Raging sluts and drunken aristocrats.
Sinner Saint Burlesque’s brand new run Long Kiss Goodnight has effectively scrapped the notion that less is more. The focus of the show is a lofty one by today’s standards- taking burlesque acts commonly delivered in a punchy 3-6 minutes, and stretching them out to roughly 10-12. Though headliners in burlesque’s heyday often clocked 20 minutes of stage time, a full-scale tease isn’t usually done in most variety formats (although Waxie Moon mounted his 17 minute endurance strip “Boléro” last summer, and I’d wager Indigo Blue and Lily Verlaine are ladies not ruled by timepieces).
Longer length acts sound like an intriguing idea for a new direction, but… would it work? Noc Noc’s mishmash of walk-ins and bachelorette parties aren’t known for forgiving attention spans, and though the room is always dotted with aficionados they’re usually outnumbered by folks equating burlesque with partial nudity and not much more. At times Sinner Saint’s artful narratives and plot forwarding devices have strained against the rowdy Thursday night crowd; this time however, they watched both eagerly and attentively (with maybe just a pinch of confusion). Most triumphantly of all, the ladies of Sinner Saint delivered a well-balanced and clever show.
Long Kiss Goodnight is essentially four performers in four lengthier acts, ending with Sinner Saint’s hallmark group finale. Cherry Manhattan’s effervescent hosting buoys the narrative along (incidentally, she wrote it as well) as she plays the role of a tipsy aristocrat with pleasantly loose morals hosting a party. The soiree’s era is of indeterminate origin, but vintage styling, some light accents, and booze are free-flowing. Cherry sheds more and more clothing as the “party” continues; as her inhibitions disappear she guides us through the four acts.

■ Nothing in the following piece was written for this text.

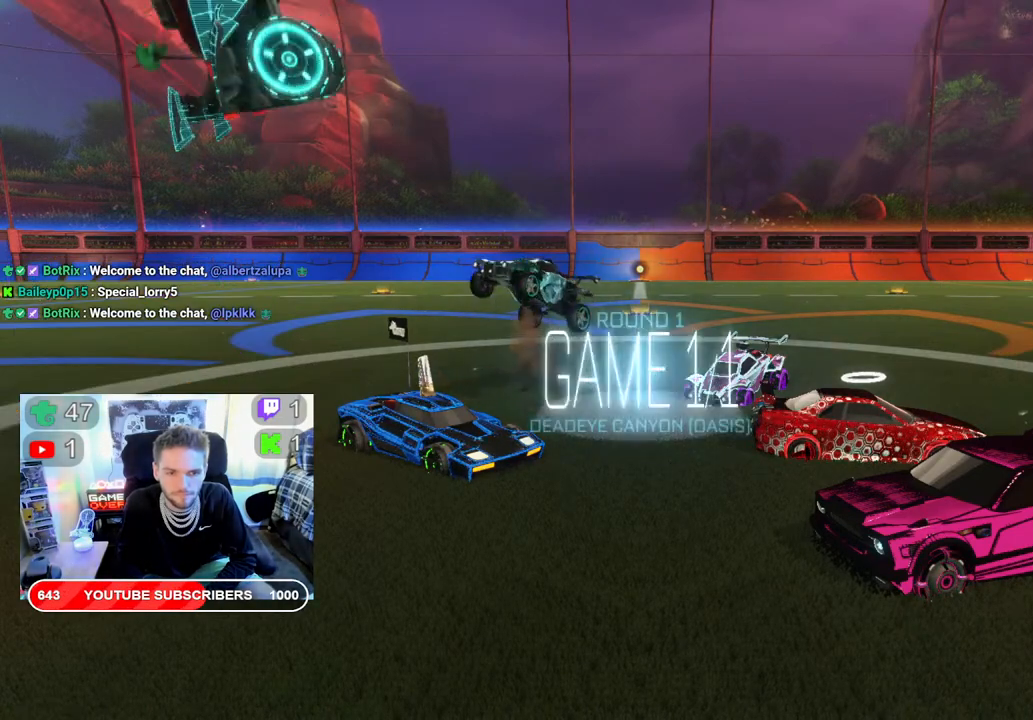
{"buttons": [], "left_stick": "center", "right_stick": "center", "events": []}
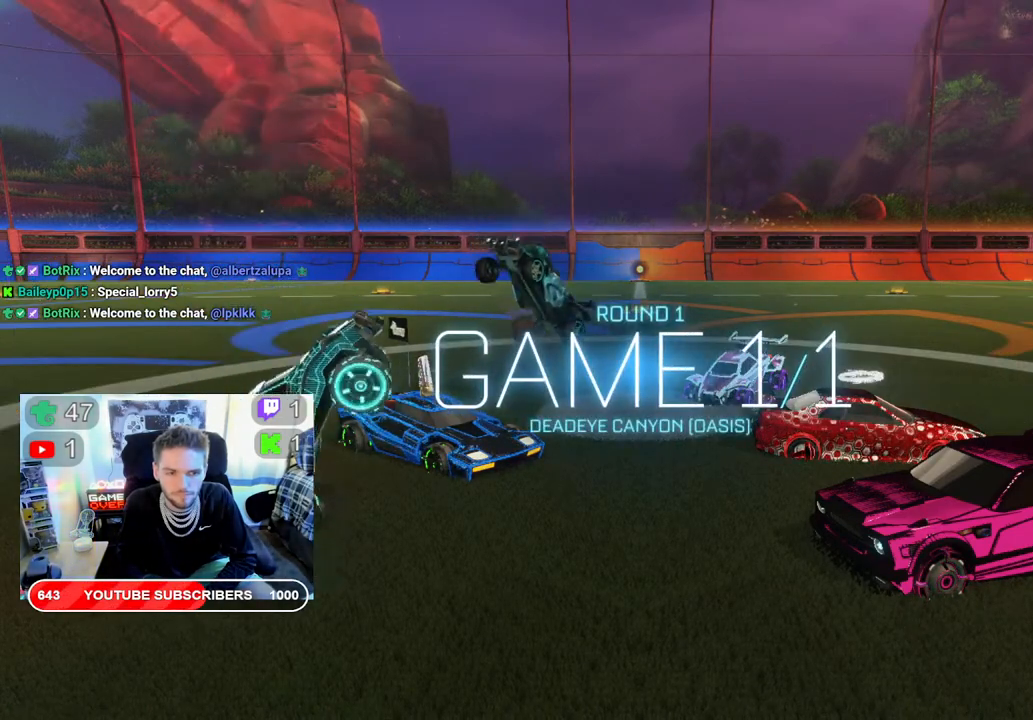
{"buttons": [], "left_stick": "center", "right_stick": "center", "events": []}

The extra time suited the ladies well, particularly Polly Wood, who was able to luxuriously develop her Elizabeth Taylor act into several different Liz’s with aplomb. Jesse Belle-Jones performed a multidimensional act based on Greek mythology that wouldn’t have carried the same weight had it been crammed in a shorter time frame. Entering with a stag’s head mask and spindly “legs”, she slips in and out of the roles of huntress, prey, and the goddess Artemis, jarring the audience but without a trace of heavy-handedness. (Her movements were inspired in part from a clip of Canadian-born Marie Chouinard she’d seen on YouTube a year ago, she told me later). Doña Dei Cuori’s faux-prim affectations were whisked away with a suggestive Prince soundtrack, and Evilyn Sin Claire used her commanding physicality and searing eye contact to turn up the heat whenever she appeared.
Though narratives can be difficult to execute in a form as “mindfully spontaneous” as burlesque, this one puts the emphasis on the acts by leaving a looseness to the show- the performances encouraged by the skillful narration, but not bound by it. As for the longer stage time, there was very little filler to draw out the acts, and that made those long Noc Noc intermissions a little easier to bear. However, intermission was just long enough for me to eavesdrop on some girltalk….”Wow, they have real bodies…” and “Every one of them is so confident, I don’t even know how they do it. Wish I could be like that…”
Sinner Saint Burlesque’s Long Kiss Goodnight runs every Thursday night at Noc Noc until March 14.